The king is dead, his house of cards brought down, his enemies standing in the ashes of what he built and carving up what remains of his empire to serve their own purposes, the Rubicon Group broken up from within and its assets repurposed following a takeover masterminded by Pytor Glovkonin of the ruthless Combine, Ekko Solomon lying dead under a pile of rubble in Mozambique; the king is dead, long live the king.

The few remaining members of the Special Conditions Division on the run, regarded as outlaws wanted by international police for questioning about an operation carried out by Combine hitmen where faked evidence incriminated the SCD, since the death of their mentor Marc Dane has become their de facto leader, leading by instinct and training rather than a plan, remaining in the shadows but listening keenly for information and the opportunity to use it.

Glovkonin’s victory over his personal nemesis having given him a secure foothold within the upper echelons of the Combine, his next step is to climb higher through manipulation and assassination, Dane and Lucy Keyes among the few loose ends to be tied up which remain a threat to his vast ambition, elusive targets who have so far dodged every bullet but who now come seeking him on the streets of Paris where the Combine meet to plan their next subversion of democracy and order.

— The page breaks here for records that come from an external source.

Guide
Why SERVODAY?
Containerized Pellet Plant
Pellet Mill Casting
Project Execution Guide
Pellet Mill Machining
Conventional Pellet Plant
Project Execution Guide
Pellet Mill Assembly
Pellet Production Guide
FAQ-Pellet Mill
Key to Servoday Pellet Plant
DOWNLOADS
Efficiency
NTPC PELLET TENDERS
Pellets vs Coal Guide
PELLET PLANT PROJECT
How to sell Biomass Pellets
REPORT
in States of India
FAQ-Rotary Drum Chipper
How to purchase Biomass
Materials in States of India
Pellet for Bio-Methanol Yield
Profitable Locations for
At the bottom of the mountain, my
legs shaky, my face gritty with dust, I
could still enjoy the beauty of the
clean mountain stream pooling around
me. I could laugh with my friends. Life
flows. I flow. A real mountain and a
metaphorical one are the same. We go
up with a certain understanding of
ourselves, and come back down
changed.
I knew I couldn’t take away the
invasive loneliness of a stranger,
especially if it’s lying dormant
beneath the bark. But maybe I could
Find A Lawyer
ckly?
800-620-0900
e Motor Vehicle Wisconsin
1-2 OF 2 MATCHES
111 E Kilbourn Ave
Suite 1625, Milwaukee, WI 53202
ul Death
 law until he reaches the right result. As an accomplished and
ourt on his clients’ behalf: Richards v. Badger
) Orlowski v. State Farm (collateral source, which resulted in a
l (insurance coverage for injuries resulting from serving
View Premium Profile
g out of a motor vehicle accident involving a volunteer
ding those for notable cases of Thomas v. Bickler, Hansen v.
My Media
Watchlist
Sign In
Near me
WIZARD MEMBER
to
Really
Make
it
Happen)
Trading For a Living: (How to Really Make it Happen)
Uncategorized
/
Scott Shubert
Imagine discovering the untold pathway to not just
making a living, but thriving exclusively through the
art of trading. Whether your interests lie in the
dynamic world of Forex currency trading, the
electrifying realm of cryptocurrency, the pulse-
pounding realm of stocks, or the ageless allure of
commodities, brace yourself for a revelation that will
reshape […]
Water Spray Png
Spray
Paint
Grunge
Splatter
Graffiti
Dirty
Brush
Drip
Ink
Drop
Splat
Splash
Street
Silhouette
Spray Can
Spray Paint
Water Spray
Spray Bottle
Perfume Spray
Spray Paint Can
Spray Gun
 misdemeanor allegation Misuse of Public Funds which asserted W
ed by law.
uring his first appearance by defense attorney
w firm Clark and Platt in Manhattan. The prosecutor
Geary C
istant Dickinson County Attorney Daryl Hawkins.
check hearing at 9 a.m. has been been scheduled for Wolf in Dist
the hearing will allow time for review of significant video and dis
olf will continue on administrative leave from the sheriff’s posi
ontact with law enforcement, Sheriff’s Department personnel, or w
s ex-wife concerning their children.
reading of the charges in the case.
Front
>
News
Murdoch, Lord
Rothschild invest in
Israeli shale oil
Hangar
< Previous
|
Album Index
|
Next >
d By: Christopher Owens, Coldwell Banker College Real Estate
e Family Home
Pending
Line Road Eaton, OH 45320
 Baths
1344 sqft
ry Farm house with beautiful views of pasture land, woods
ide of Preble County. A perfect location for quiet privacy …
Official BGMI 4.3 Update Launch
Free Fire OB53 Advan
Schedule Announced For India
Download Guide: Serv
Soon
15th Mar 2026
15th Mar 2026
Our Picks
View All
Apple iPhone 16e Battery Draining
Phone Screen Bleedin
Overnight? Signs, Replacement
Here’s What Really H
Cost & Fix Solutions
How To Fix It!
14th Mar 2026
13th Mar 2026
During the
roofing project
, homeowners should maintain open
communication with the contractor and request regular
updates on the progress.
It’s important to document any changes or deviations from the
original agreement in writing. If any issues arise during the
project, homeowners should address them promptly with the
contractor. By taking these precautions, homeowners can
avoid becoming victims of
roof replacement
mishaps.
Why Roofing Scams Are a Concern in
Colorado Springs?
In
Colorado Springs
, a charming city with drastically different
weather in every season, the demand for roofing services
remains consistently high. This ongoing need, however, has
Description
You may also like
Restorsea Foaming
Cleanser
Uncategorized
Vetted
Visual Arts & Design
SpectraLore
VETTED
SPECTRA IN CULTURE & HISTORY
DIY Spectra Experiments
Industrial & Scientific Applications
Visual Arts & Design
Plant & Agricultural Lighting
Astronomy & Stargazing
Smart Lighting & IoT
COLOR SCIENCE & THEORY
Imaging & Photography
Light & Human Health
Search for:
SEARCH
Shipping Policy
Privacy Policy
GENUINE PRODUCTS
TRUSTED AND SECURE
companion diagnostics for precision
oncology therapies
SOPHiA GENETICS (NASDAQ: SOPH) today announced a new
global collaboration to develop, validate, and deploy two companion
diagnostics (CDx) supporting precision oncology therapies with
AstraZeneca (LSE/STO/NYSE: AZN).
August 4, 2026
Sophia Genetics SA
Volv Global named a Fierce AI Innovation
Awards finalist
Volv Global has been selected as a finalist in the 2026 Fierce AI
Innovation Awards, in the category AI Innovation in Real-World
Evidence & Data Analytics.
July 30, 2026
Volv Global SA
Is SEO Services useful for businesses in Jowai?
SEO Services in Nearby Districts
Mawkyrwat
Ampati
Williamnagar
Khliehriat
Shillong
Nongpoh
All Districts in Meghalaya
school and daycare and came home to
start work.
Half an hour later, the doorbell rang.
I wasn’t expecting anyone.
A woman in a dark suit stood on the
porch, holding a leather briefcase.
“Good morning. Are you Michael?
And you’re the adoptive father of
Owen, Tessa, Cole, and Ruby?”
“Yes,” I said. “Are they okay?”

Outlaw the sixth of James Swallow’s Marc Dane techothrillers, the fallout of Rogue still tainting Dane and his associates, they are now fugitives operating without the resources or protection of the powerful Rubicon group. Kicked to the gutter and having to operate at that lowly level they no longer have the view of the battlefield as seen from the moral high ground, instead turning directly into the storm because running will only delay the inevitable.

On every mission they have faced death, yet never before has it felt so much like the end; previously, if any of the team had fallen, there would have been someone else to take their place in the fight against the Combine, but now they are the last in line, forced to rely on associates who in other circumstances they would regard as unreliable, untrustworthy or worse, but the alternative is to hand power to the criminal organisation whose previous schemes have involved nuclear and biological weapons.

From murder in Monaco to arson in Istanbul, torching the trail of evidence as they go, the Combine hold all the cards and pull the strings, but from racing through the Métro on motorbike to speedboat racing in Sochi Dane’s team are the best at what they do, with nocturnal infiltrations and broad daylight deceptions played to tip the table in their favour, Outlaw the culmination of all that has come before which barely offers a pause for breath to consider where the series might be heading next.